Your assignment:
Return all lines from the listing below in which "rows" appears.

Records for the exercise:
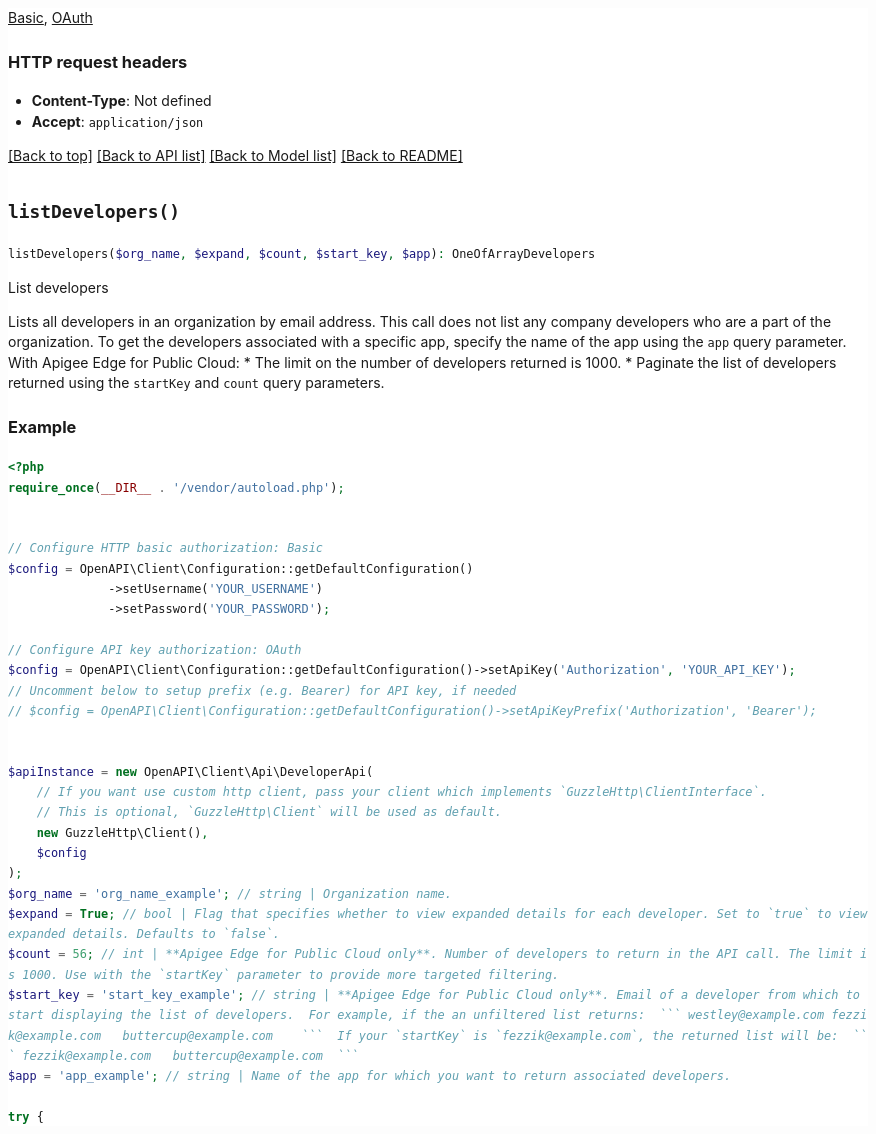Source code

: [Basic](../../README.md#Basic), [OAuth](../../README.md#OAuth)

### HTTP request headers

- **Content-Type**: Not defined
- **Accept**: `application/json`

[[Back to top]](#) [[Back to API list]](../../README.md#endpoints)
[[Back to Model list]](../../README.md#models)
[[Back to README]](../../README.md)

## `listDevelopers()`

```php
listDevelopers($org_name, $expand, $count, $start_key, $app): OneOfArrayDevelopers
```

List developers

Lists all developers in an organization by email address. This call does not list any company developers who are a part of the organization.  To get the developers associated with a specific app, specify the name of the app using the `app` query parameter.  With Apigee Edge for Public Cloud:  * The limit on the number of developers returned is 1000. * Paginate the list of developers returned using the `startKey` and `count` query parameters.

### Example

```php
<?php
require_once(__DIR__ . '/vendor/autoload.php');


// Configure HTTP basic authorization: Basic
$config = OpenAPI\Client\Configuration::getDefaultConfiguration()
              ->setUsername('YOUR_USERNAME')
              ->setPassword('YOUR_PASSWORD');

// Configure API key authorization: OAuth
$config = OpenAPI\Client\Configuration::getDefaultConfiguration()->setApiKey('Authorization', 'YOUR_API_KEY');
// Uncomment below to setup prefix (e.g. Bearer) for API key, if needed
// $config = OpenAPI\Client\Configuration::getDefaultConfiguration()->setApiKeyPrefix('Authorization', 'Bearer');


$apiInstance = new OpenAPI\Client\Api\DeveloperApi(
    // If you want use custom http client, pass your client which implements `GuzzleHttp\ClientInterface`.
    // This is optional, `GuzzleHttp\Client` will be used as default.
    new GuzzleHttp\Client(),
    $config
);
$org_name = 'org_name_example'; // string | Organization name.
$expand = True; // bool | Flag that specifies whether to view expanded details for each developer. Set to `true` to view expanded details. Defaults to `false`.
$count = 56; // int | **Apigee Edge for Public Cloud only**. Number of developers to return in the API call. The limit is 1000. Use with the `startKey` parameter to provide more targeted filtering.
$start_key = 'start_key_example'; // string | **Apigee Edge for Public Cloud only**. Email of a developer from which to start displaying the list of developers.  For example, if the an unfiltered list returns:  ``` westley@example.com fezzik@example.com   buttercup@example.com    ```  If your `startKey` is `fezzik@example.com`, the returned list will be:  ``` fezzik@example.com   buttercup@example.com  ```
$app = 'app_example'; // string | Name of the app for which you want to return associated developers.

try {
```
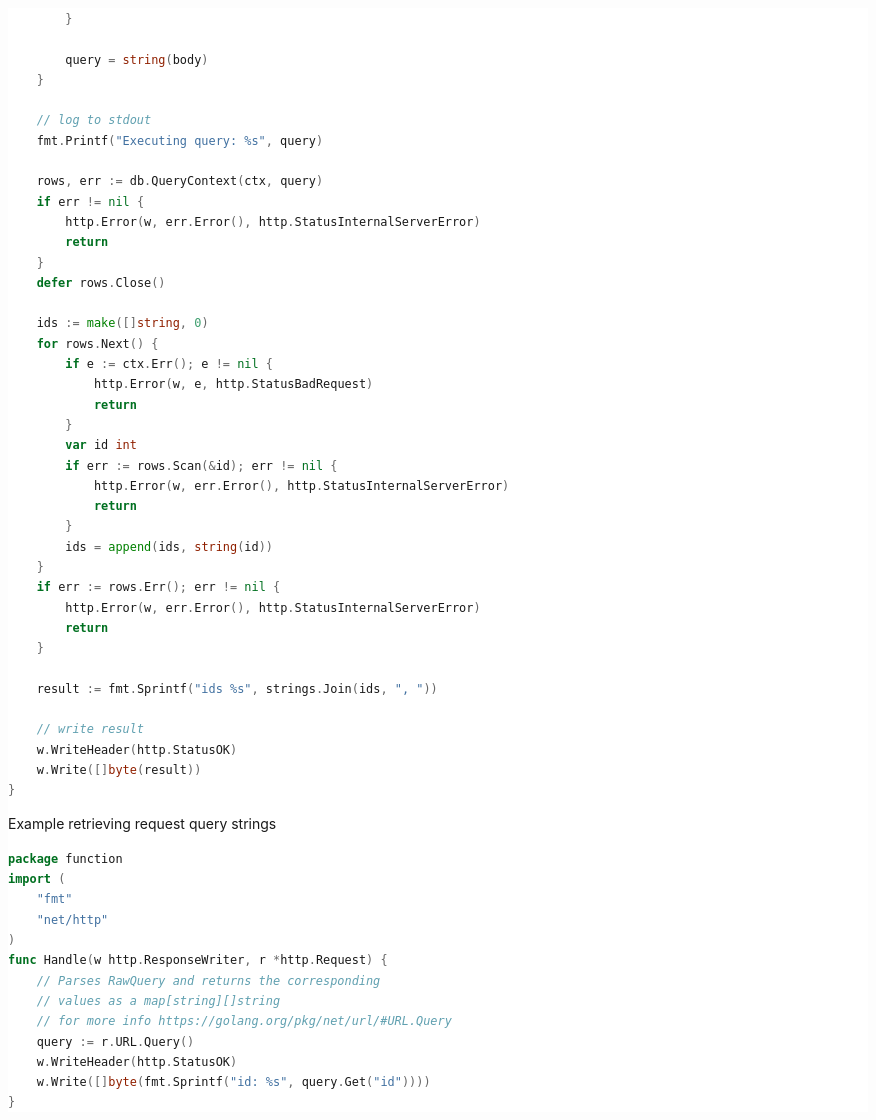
 ```go
		}

		query = string(body)
	}

	// log to stdout
	fmt.Printf("Executing query: %s", query)

	rows, err := db.QueryContext(ctx, query)
	if err != nil {
		http.Error(w, err.Error(), http.StatusInternalServerError)
		return
	}
	defer rows.Close()

	ids := make([]string, 0)
	for rows.Next() {
		if e := ctx.Err(); e != nil {
			http.Error(w, e, http.StatusBadRequest)
			return
		}
		var id int
		if err := rows.Scan(&id); err != nil {
			http.Error(w, err.Error(), http.StatusInternalServerError)
			return
		}
		ids = append(ids, string(id))
	}
	if err := rows.Err(); err != nil {
		http.Error(w, err.Error(), http.StatusInternalServerError)
		return
	}

	result := fmt.Sprintf("ids %s", strings.Join(ids, ", "))

	// write result
	w.WriteHeader(http.StatusOK)
	w.Write([]byte(result))
}
```

Example retrieving request query strings

```go
package function
import (
	"fmt"
	"net/http"
)
func Handle(w http.ResponseWriter, r *http.Request) {
	// Parses RawQuery and returns the corresponding
	// values as a map[string][]string
	// for more info https://golang.org/pkg/net/url/#URL.Query
	query := r.URL.Query()
	w.WriteHeader(http.StatusOK)
	w.Write([]byte(fmt.Sprintf("id: %s", query.Get("id"))))
}
```
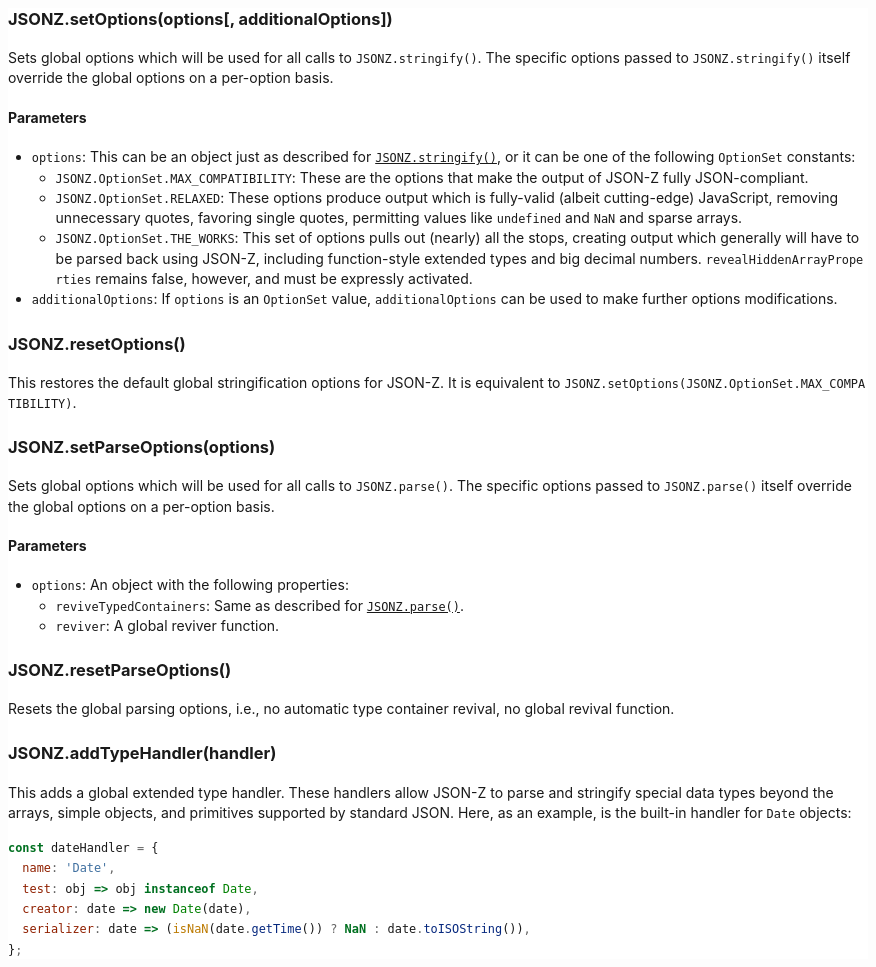 ### JSONZ.setOptions(options[, additionalOptions])

Sets global options which will be used for all calls to `JSONZ.stringify()`. The specific options passed to `JSONZ.stringify()` itself override the global options on a per-option basis.

#### Parameters

- `options`: This can be an object just as described for [`JSONZ.stringify()`](#jsonzstringify), or it can be one of the following `OptionSet` constants:
  - `JSONZ.OptionSet.MAX_COMPATIBILITY`: These are the options that make the output of JSON-Z fully JSON-compliant.
  - `JSONZ.OptionSet.RELAXED`: These options produce output which is fully-valid (albeit cutting-edge) JavaScript, removing unnecessary quotes, favoring single quotes, permitting values like `undefined` and `NaN` and sparse arrays.
  - `JSONZ.OptionSet.THE_WORKS`: This set of options pulls out (nearly) all the stops, creating output which generally will have to be parsed back using JSON-Z, including function-style extended types and big decimal numbers. `revealHiddenArrayProperties` remains false, however, and must be expressly activated.
- `additionalOptions`: If `options` is an `OptionSet` value, `additionalOptions` can be used to make further options modifications.

### JSONZ.resetOptions()

This restores the default global stringification options for JSON-Z. It is equivalent to `JSONZ.setOptions(JSONZ.OptionSet.MAX_COMPATIBILITY)`.

### JSONZ.setParseOptions(options)

Sets global options which will be used for all calls to `JSONZ.parse()`. The specific options passed to `JSONZ.parse()` itself override the global options on a per-option basis.

#### Parameters

- `options`: An object with the following properties:
  - `reviveTypedContainers`: Same as described for [`JSONZ.parse()`](#jsonzparse).
  - `reviver`: A global reviver function.

### JSONZ.resetParseOptions()

Resets the global parsing options, i.e., no automatic type container revival, no global revival function.

### JSONZ.addTypeHandler(handler)

This adds a global extended type handler. These handlers allow JSON-Z to parse and stringify special data types beyond the arrays, simple objects, and primitives supported by standard JSON. Here, as an example, is the built-in handler for `Date` objects:

```javascript
const dateHandler = {
  name: 'Date',
  test: obj => obj instanceof Date,
  creator: date => new Date(date),
  serializer: date => (isNaN(date.getTime()) ? NaN : date.toISOString()),
};
```


[Build Status]: https://travis-ci.com/kshetline/json-z
[Coverage Status]: https://coveralls.io/github/kshetline/json-z
[JSON]: https://tools.ietf.org/html/rfc7159
[JSONC]: https://github.com/komkom/jsonc
[JSON5]: https://json5.org/
[IdentifierName]: https://www.ecma-international.org/ecma-262/5.1/#sec-7.6
[IEEE 754]: http://ieeexplore.ieee.org/servlet/opac?punumber=4610933
[JSON API]: https://developer.mozilla.org/en-US/docs/Web/JavaScript/Reference/Global_Objects/JSON
[json_parse.js]: https://github.com/douglascrockford/JSON-js/blob/master/json_parse.js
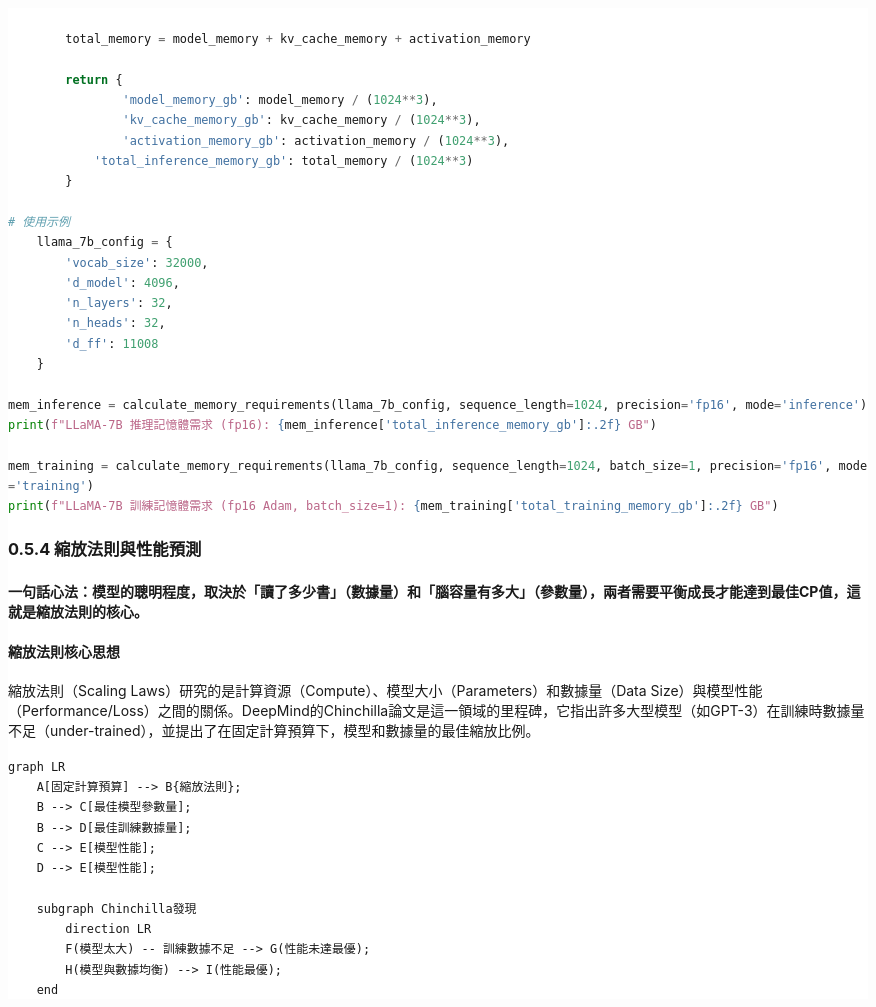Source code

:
 ```python

        total_memory = model_memory + kv_cache_memory + activation_memory

        return {
                'model_memory_gb': model_memory / (1024**3),
                'kv_cache_memory_gb': kv_cache_memory / (1024**3),
                'activation_memory_gb': activation_memory / (1024**3),
            'total_inference_memory_gb': total_memory / (1024**3)
        }

# 使用示例
    llama_7b_config = {
        'vocab_size': 32000,
        'd_model': 4096,
        'n_layers': 32,
        'n_heads': 32,
        'd_ff': 11008
    }

mem_inference = calculate_memory_requirements(llama_7b_config, sequence_length=1024, precision='fp16', mode='inference')
print(f"LLaMA-7B 推理記憶體需求 (fp16): {mem_inference['total_inference_memory_gb']:.2f} GB")

mem_training = calculate_memory_requirements(llama_7b_config, sequence_length=1024, batch_size=1, precision='fp16', mode='training')
print(f"LLaMA-7B 訓練記憶體需求 (fp16 Adam, batch_size=1): {mem_training['total_training_memory_gb']:.2f} GB")
```

### 0.5.4 縮放法則與性能預測

#### 一句話心法：模型的聰明程度，取決於「讀了多少書」（數據量）和「腦容量有多大」（參數量），兩者需要平衡成長才能達到最佳CP值，這就是縮放法則的核心。

#### 縮放法則核心思想

縮放法則（Scaling Laws）研究的是計算資源（Compute）、模型大小（Parameters）和數據量（Data Size）與模型性能（Performance/Loss）之間的關係。DeepMind的Chinchilla論文是這一領域的里程碑，它指出許多大型模型（如GPT-3）在訓練時數據量不足（under-trained），並提出了在固定計算預算下，模型和數據量的最佳縮放比例。

```mermaid
graph LR
    A[固定計算預算] --> B{縮放法則};
    B --> C[最佳模型參數量];
    B --> D[最佳訓練數據量];
    C --> E[模型性能];
    D --> E[模型性能];

    subgraph Chinchilla發現
        direction LR
        F(模型太大) -- 訓練數據不足 --> G(性能未達最優);
        H(模型與數據均衡) --> I(性能最優);
    end
```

Written reply:
	rows, err := db.QueryContext(ctx, query)
	defer rows.Close()
	for rows.Next() {
		if err := rows.Scan(&id); err != nil {
	if err := rows.Err(); err != nil {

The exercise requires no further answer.